Activity —
Extract word for word the section of the passage below on Hamilton's contract talks that begins with the words containing "After all, there" and ends with "do so face-to-face.".

Selected excerpt —

···

After all, there cannot be too many high-profile sportsmen around the world, such as Hamilton, that have entered the most important contract negotiations of their career – without an agent, it must be noted – and concluded talks in the space of 10 hours, over a pizza, and in their own apartment.
That is exactly what Hamilton and Wolff did two years ago, in the former's pad in Monaco, prior to the British driver putting pen to paper on an eye-watering £40 million two-year extension to a contract that expires at the end of this year.
Given the hiatus over the past two months, you would hope Hamilton and Wolff have taken advantage of this period without the pressure of racing and at least commenced discussions over a further extension, even if they have been unable to do so face-to-face.

···

(Saved entries)
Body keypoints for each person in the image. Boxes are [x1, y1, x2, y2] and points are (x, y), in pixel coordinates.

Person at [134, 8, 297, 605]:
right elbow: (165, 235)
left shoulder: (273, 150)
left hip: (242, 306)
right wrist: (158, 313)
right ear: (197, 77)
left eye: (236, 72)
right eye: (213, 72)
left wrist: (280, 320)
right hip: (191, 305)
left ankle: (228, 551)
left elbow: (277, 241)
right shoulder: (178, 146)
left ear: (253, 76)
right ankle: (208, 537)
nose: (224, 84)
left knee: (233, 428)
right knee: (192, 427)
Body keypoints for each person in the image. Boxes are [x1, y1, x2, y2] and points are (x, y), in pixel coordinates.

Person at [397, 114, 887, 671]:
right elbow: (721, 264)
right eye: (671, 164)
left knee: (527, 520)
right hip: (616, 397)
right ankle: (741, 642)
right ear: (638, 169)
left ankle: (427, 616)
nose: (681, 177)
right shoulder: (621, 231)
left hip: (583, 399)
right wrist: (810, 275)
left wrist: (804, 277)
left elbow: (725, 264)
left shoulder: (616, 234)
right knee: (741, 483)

···

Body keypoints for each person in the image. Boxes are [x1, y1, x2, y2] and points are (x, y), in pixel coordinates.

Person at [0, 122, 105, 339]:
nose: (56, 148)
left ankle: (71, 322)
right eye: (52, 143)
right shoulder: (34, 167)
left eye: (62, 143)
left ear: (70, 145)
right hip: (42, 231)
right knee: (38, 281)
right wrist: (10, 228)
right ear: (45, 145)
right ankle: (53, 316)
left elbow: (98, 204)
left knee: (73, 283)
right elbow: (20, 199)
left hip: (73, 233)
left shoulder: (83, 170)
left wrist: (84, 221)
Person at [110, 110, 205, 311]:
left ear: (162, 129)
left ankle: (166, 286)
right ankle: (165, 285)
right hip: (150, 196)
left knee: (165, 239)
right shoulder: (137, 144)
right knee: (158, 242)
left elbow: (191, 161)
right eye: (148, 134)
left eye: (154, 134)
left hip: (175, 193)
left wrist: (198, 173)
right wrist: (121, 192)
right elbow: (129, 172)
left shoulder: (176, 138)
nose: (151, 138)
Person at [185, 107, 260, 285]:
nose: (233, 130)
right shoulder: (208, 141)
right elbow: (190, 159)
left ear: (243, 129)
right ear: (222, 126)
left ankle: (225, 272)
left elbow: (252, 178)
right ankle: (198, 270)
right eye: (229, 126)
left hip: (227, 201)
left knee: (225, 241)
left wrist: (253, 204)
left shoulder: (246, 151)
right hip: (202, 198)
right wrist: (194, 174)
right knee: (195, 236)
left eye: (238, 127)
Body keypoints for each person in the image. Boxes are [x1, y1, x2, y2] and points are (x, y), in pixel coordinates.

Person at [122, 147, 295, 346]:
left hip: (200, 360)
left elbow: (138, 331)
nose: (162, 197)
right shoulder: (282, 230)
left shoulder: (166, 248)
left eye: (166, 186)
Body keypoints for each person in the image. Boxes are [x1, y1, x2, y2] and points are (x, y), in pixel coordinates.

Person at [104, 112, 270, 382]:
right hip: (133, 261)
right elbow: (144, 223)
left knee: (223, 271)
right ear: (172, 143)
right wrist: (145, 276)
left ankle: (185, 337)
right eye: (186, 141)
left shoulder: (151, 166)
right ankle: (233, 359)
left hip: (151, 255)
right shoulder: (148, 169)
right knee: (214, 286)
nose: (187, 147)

···

Task answer —
After all, there cannot be too many high-profile sportsmen around the world, such as Hamilton, that have entered the most important contract negotiations of their career – without an agent, it must be noted – and concluded talks in the space of 10 hours, over a pizza, and in their own apartment.
That is exactly what Hamilton and Wolff did two years ago, in the former's pad in Monaco, prior to the British driver putting pen to paper on an eye-watering £40 million two-year extension to a contract that expires at the end of this year.
Given the hiatus over the past two months, you would hope Hamilton and Wolff have taken advantage of this period without the pressure of racing and at least commenced discussions over a further extension, even if they have been unable to do so face-to-face.